Apesar das regulamentações acima estudadas, ainda existem hospitais que descumprem o que
está em tela. Exemplo disso, duas jurisprudências foram encontradas no Tribunal de Justiça do Rio
Grande do Sul, em que em ambas foi identificada a violação do direito da acompanhante e os hospitais
responsabilizados pelo pagamento de danos morais, conforme as ementas:
Ementa: CONSUMIDOR. FALHA NA PRESTAÇÃO DO SERVIÇO MÉDICO. LEI DO
PARTO HUMANIZADO (N. 11.108/2005) CESARIANA. DANOS MORAIS
OCORRENTES. ABALO EMOCIONAL OCASIONADO À AUTORA QUE, EM
SITUAÇÃO DE EMERGÊNCIA, NÃO PODE CONTAR COM A PRESENÇA DE SEU
COMPANHEIRO NA SALA DE PARTO. IGUALMENTE PARA O AUTOR, ANTE A
NEGATIVA PARA ACOMPANHAR A COMPANHEIRA PARTURIENTE EM
MOMENTO QUE SUA PRESENÇA A TORNARIA MAIS SEGURA FRENTE À
SITUAÇÃO DE EMERGÊNCIA, ALÉM DE RESTAR PRIVADO DE ACOMPANHAR O
NASCIMENTO DE SUA FILHA. RESPONSABILIDADE OBJETIVA (ARTIGO 14 DO
CDC). RÉU QUE NÃO SE DESINCUMBIU DO ÔNUS DA PROVA (ARTIGO 333,
INCISO II, DO CPC). - SENTENÇA REFORMADA. RECURSO PARCIALMENTE
PROVIDO. (Recurso Cível Nº 71005206701, Terceira Turma Recursal Cível, Turmas
Recursais, Relator: Lusmary Fatima Turelly da Silva, Julgado em 25/06/2015).

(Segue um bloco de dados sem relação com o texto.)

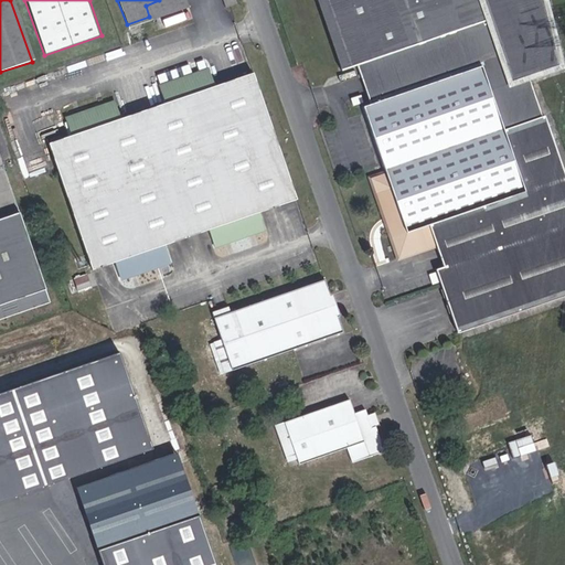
[(159,0),(146,6),(149,17),(185,4),(183,0),(159,0)]
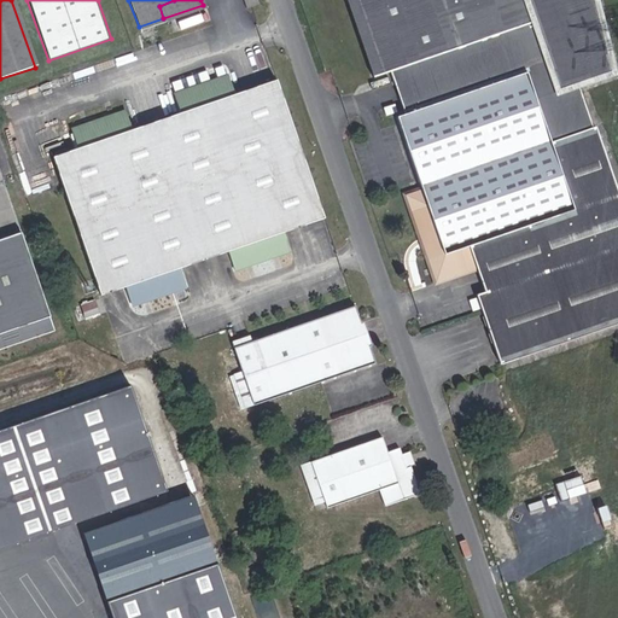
[(374,76),(348,0),(338,0),(366,80),(374,76)]
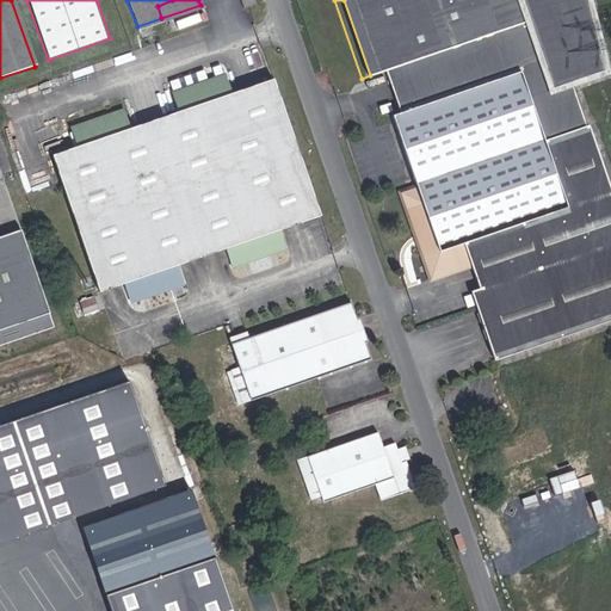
[(344,0),(370,75),(384,72),(399,112),(392,115),(413,187),(402,192),(431,277),(468,265),(461,245),(464,244),(480,288),(471,294),(610,242),(610,191),(609,186),(587,124),(584,125),(574,100),(568,82),(602,69),(584,0),(344,0)]
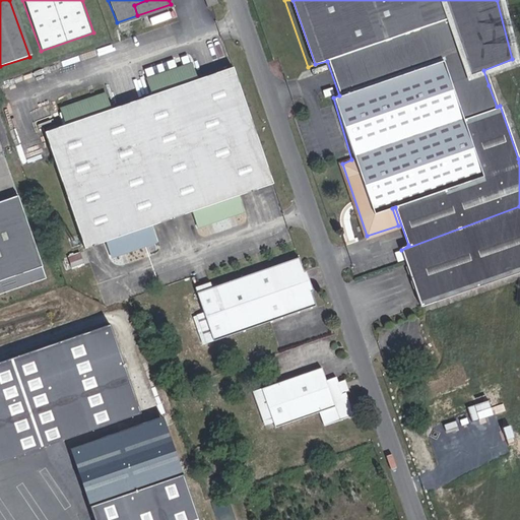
[(238,196),(273,183),(232,68),(197,81),(191,67),(148,83),(153,96),(110,113),(104,100),(61,115),(66,129),(45,137),(87,251),(108,243),(114,256),(156,241),(151,228),(195,211),(201,225),(243,210),(238,196)]
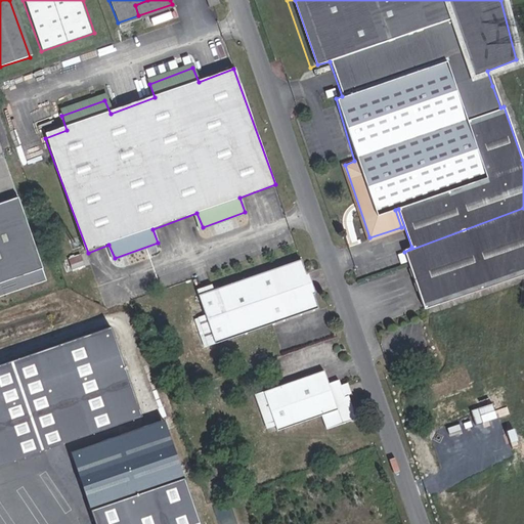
[(0,295),(46,278),(16,195),(0,149),(0,295)]
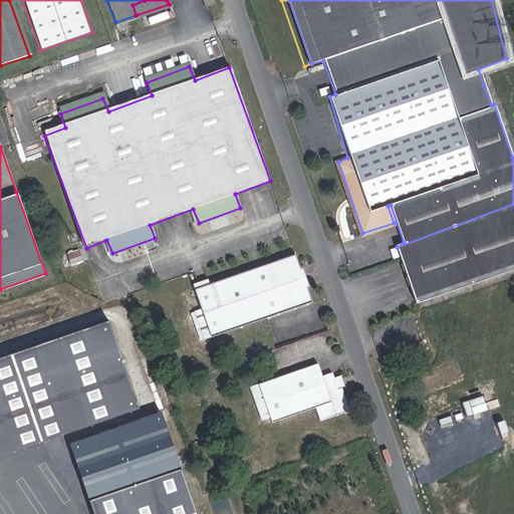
[(416,301),(513,267),(513,204),(397,247),(416,301)]
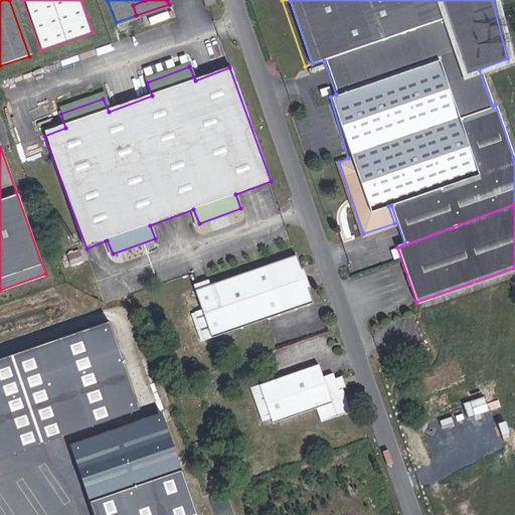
[(196,316),(206,340),(213,337),(215,341),(315,306),(298,259),(214,289),(199,294),(206,313),(196,316)]
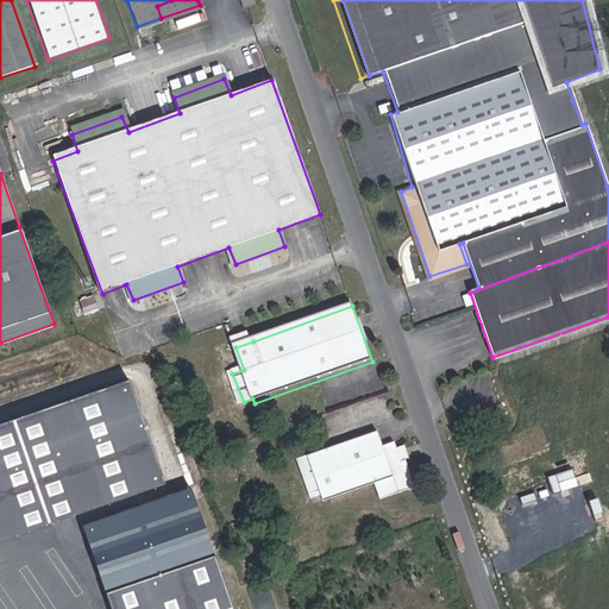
[(233,341),(236,347),(253,341),(251,336),(233,341)]
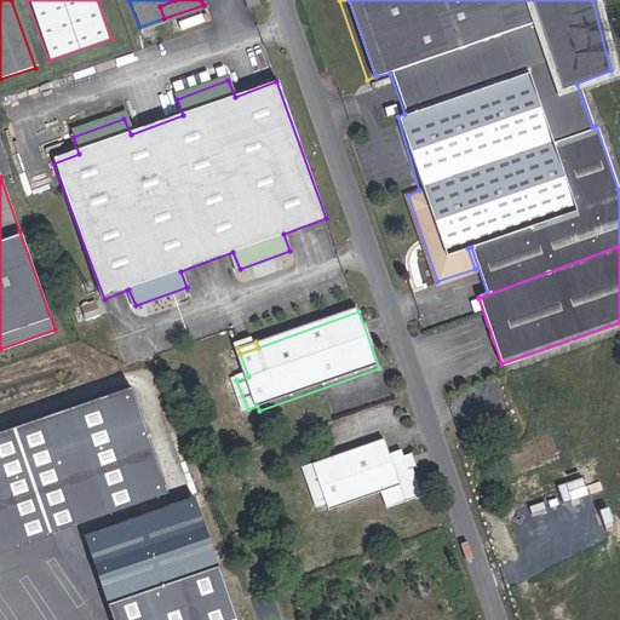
[(0,550),(173,492),(135,385),(0,430),(0,550)]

No primeiro caso, o recurso inominado foi impetrado pelos genitores, que tiveram, no
primeiro grau, a sentença de procedência para o pedido de pagamento de indenização por danos
morais. Em segundo grau foi reconhecido o direito e o hospital foi condenado ao pagamento dos
danos morais, de modo a reformar a sentença.

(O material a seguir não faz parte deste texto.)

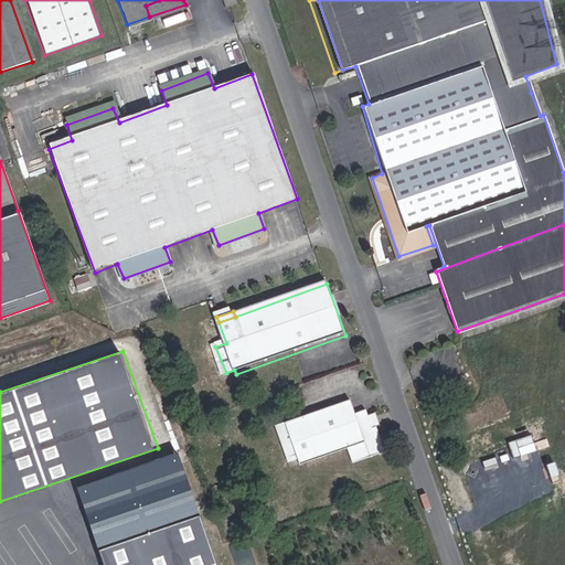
[(348,397),(284,420),(299,462),(345,446),(350,460),(382,448),(373,424),(370,425),(366,414),(363,406),(353,411),(348,397)]
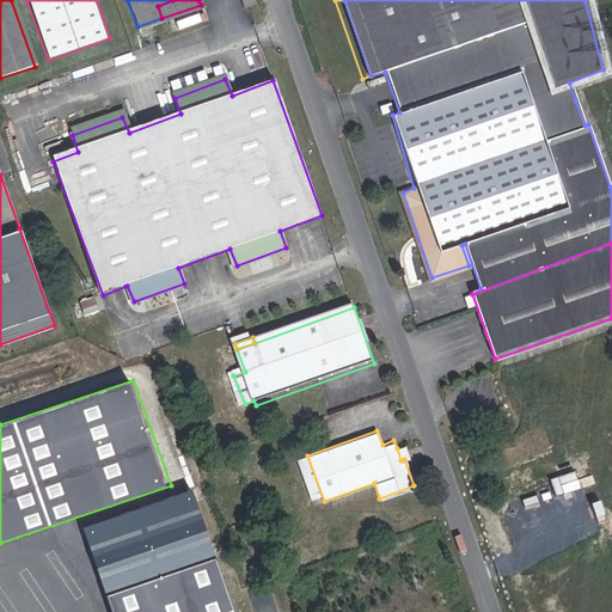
[(401,460),(404,459),(408,458),(404,446),(397,448),(401,460)]
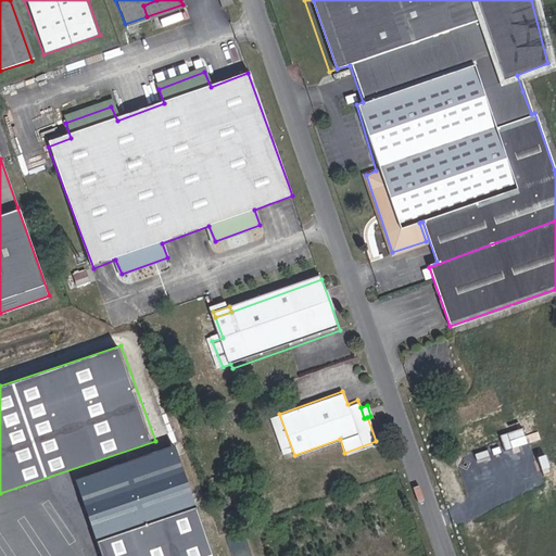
[(214,555),(177,443),(78,478),(104,555),(214,555)]
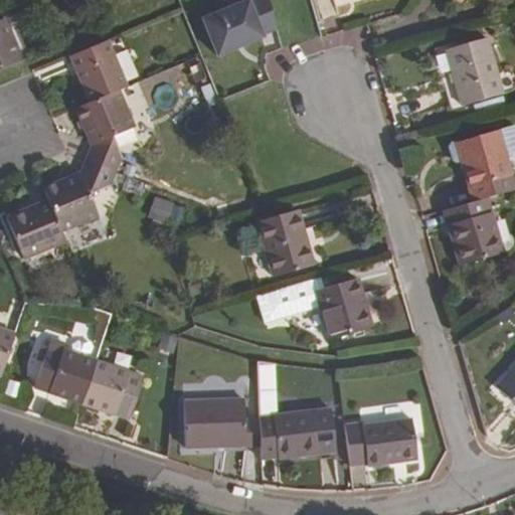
[(268,0),(243,0),(200,18),(215,54),(264,35),(263,33),(277,27),(268,0)]
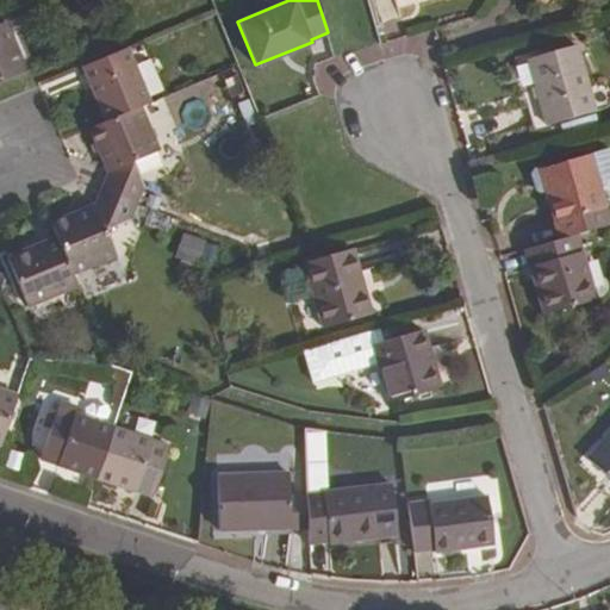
[(5,22),(0,23),(0,81),(25,72),(5,22)]
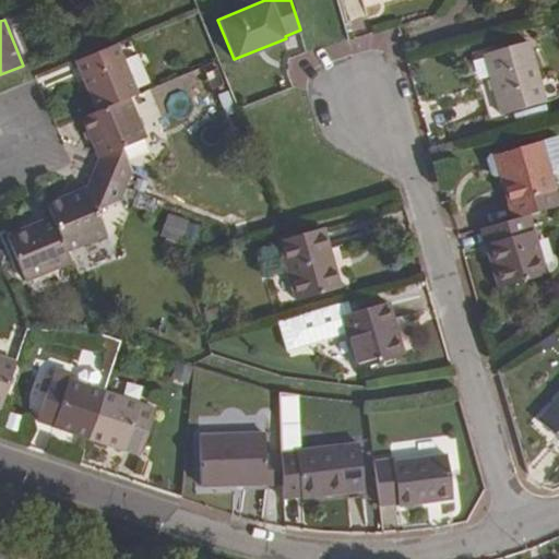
[(527,42),(484,55),(501,116),(545,104),(527,42)]
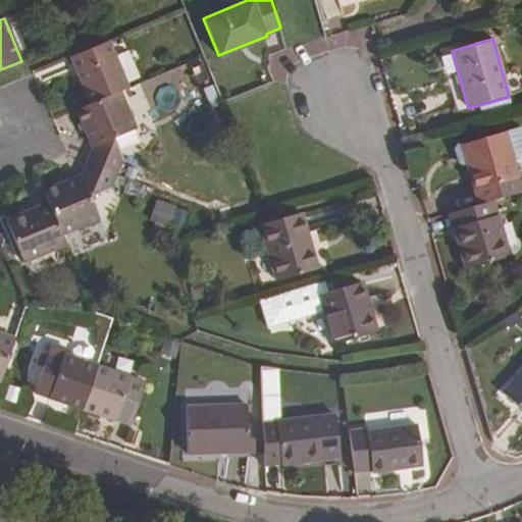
[(70,57),(91,104),(119,92),(128,88),(108,41),(70,57)]
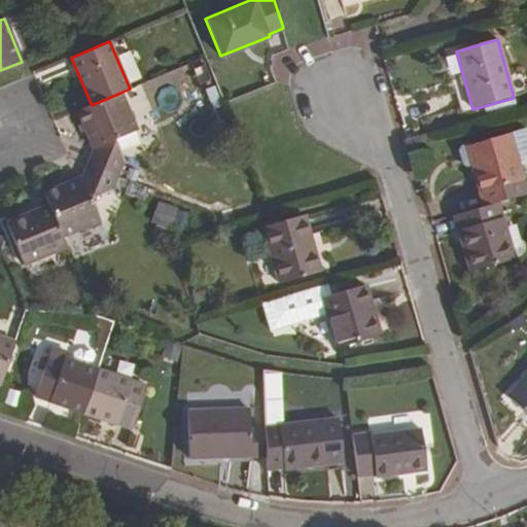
[(92,105),(77,111),(93,148),(88,164),(119,176),(125,163),(114,140),(137,130),(120,93),(92,105)]
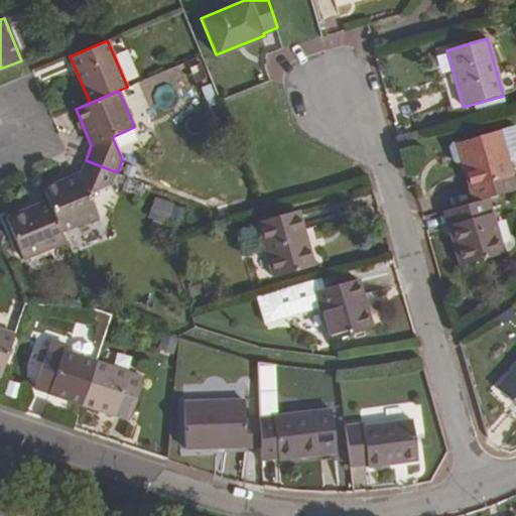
[(515,131),(514,126),(500,131),(507,159),(515,156),(515,131)]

Ementa: APELAÇÃO CÍVEL. DIREITO PRIVADO NÃO ESPECIFICADO. AÇÃO
CAUTELAR INOMINADA. DIREITO DO GENITOR DE ACOMPANHAR O PARTO,
CONSOANTE DISPOSIÇÃO CONTIDA NA LEI Nº. 11.108/05 E RESOLUÇÃO
NORMATIVA Nº. 167/3007 DA ANS. SENTENÇA MANTIDA. APELO DESPROVIDO.